Working through the lines below, return each one that holds "require".

Items from a data source
******************************

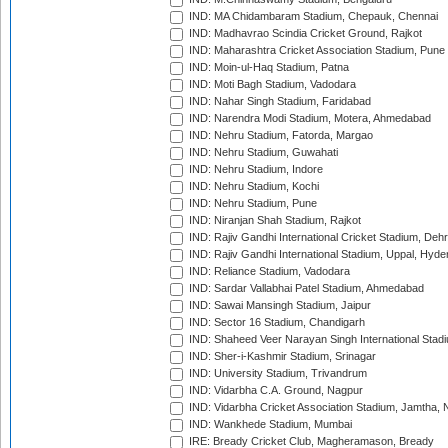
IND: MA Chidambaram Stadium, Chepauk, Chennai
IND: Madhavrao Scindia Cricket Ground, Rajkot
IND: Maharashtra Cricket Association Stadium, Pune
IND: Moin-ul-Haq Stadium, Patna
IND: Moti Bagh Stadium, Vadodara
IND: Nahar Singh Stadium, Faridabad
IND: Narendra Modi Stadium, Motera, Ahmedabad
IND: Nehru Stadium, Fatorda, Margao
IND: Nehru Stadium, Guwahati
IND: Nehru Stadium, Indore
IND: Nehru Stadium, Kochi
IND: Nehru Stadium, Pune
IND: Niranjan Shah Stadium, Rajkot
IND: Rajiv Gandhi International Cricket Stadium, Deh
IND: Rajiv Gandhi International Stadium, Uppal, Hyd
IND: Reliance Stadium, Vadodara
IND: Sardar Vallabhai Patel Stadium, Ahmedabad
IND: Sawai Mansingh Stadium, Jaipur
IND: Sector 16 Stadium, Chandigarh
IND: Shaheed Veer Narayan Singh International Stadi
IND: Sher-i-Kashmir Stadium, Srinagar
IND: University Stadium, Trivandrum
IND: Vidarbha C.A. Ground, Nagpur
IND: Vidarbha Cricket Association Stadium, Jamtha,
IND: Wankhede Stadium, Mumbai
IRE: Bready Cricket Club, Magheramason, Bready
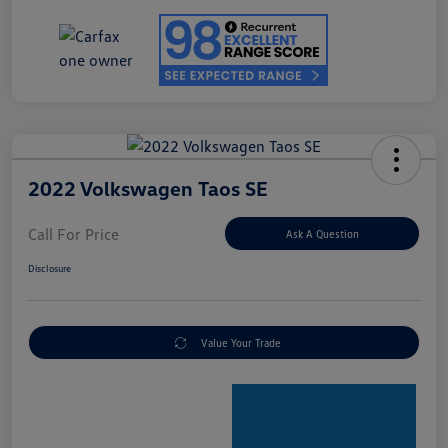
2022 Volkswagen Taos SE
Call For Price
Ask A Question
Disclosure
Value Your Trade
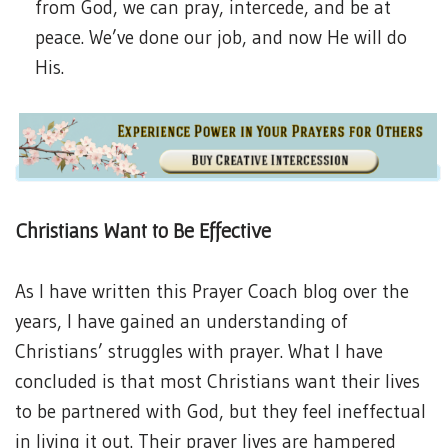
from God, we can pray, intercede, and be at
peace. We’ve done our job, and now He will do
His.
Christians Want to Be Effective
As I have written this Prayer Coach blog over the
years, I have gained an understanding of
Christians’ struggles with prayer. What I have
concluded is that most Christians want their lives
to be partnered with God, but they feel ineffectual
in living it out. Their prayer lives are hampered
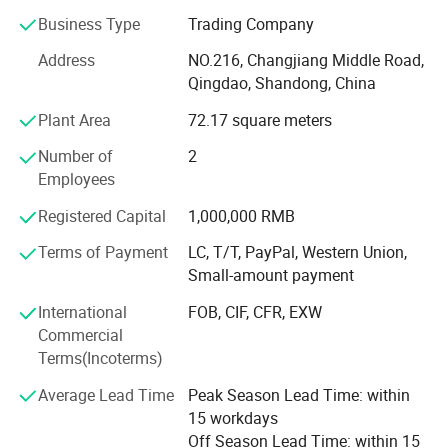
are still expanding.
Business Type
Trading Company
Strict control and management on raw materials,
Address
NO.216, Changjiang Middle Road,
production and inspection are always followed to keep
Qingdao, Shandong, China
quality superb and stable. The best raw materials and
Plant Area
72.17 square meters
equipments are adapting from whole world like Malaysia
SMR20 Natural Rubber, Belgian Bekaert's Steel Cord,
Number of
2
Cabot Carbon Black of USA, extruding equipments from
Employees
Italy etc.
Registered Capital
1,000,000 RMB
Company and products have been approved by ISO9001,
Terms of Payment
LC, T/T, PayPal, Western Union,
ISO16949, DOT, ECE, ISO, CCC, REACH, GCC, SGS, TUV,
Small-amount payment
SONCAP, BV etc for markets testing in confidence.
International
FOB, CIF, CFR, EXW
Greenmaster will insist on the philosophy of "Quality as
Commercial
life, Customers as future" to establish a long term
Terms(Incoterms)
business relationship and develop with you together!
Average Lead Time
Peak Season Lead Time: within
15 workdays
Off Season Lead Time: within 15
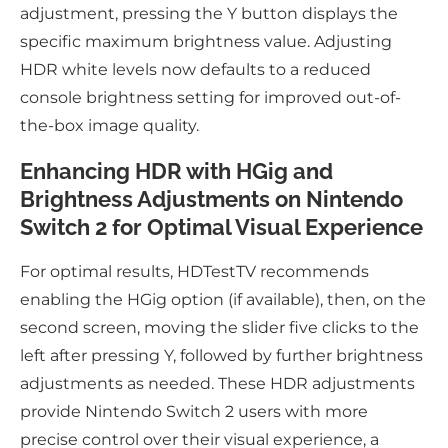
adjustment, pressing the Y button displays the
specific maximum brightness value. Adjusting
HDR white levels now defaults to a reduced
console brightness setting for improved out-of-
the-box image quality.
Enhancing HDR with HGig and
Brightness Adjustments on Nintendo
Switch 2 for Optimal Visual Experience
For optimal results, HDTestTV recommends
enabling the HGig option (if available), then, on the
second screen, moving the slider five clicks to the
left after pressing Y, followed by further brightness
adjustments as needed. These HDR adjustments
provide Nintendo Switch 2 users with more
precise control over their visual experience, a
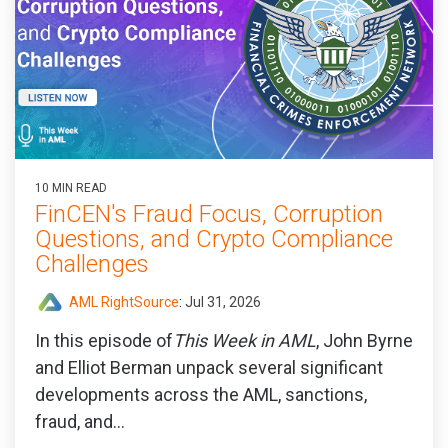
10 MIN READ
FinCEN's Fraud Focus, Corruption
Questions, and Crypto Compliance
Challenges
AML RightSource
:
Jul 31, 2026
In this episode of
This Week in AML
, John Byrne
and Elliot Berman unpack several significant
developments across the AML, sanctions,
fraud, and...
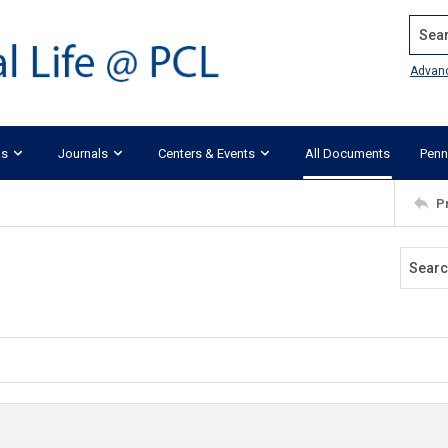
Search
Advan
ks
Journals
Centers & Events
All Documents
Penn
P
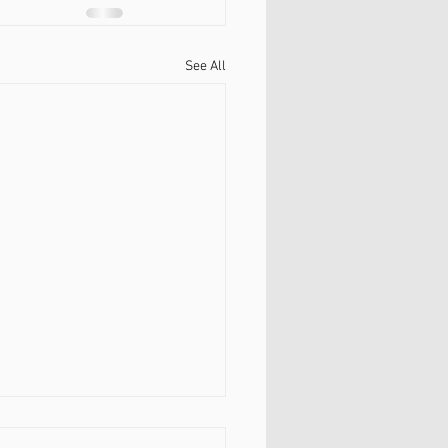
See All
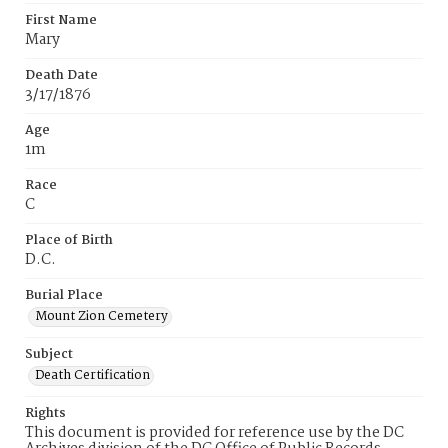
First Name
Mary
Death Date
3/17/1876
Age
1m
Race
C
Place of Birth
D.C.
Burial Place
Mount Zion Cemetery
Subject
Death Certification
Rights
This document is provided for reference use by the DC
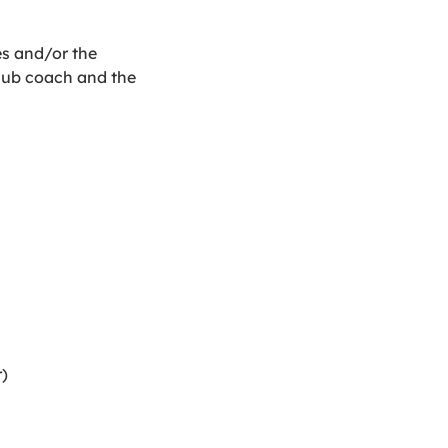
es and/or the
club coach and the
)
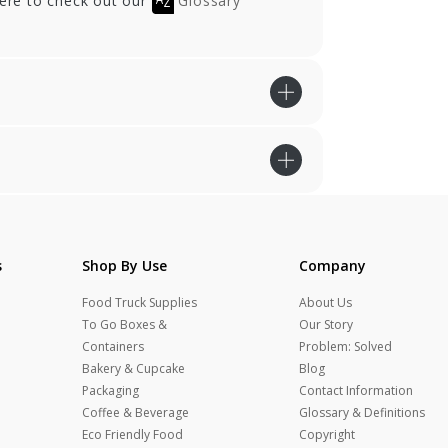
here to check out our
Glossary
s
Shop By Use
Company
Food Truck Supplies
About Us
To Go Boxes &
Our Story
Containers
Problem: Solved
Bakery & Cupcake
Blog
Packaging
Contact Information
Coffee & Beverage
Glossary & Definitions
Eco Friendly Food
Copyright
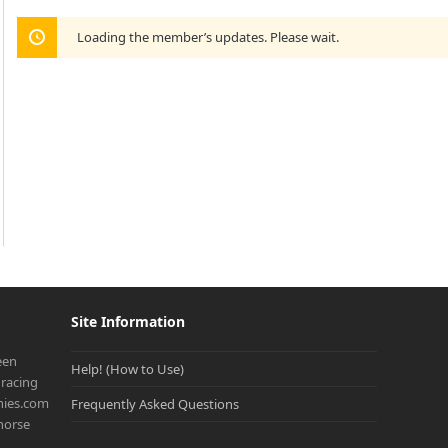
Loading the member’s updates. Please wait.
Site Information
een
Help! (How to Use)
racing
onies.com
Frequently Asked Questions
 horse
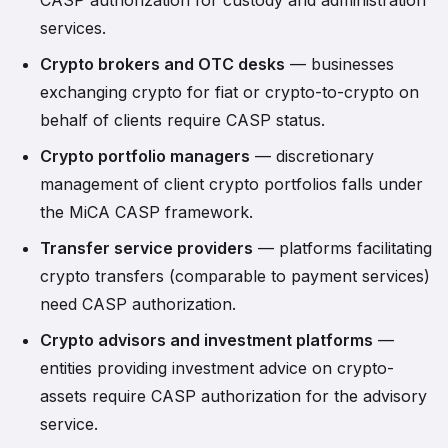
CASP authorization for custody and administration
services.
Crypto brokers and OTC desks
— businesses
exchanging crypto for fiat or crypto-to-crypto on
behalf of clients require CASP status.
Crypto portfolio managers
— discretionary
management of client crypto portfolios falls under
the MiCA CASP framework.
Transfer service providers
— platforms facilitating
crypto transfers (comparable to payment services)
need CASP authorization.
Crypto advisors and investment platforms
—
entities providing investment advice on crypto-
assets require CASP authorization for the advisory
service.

******************************

PROBLEM SOLUTION:
behalf of clients require CASP status.
assets require CASP authorization for the advisory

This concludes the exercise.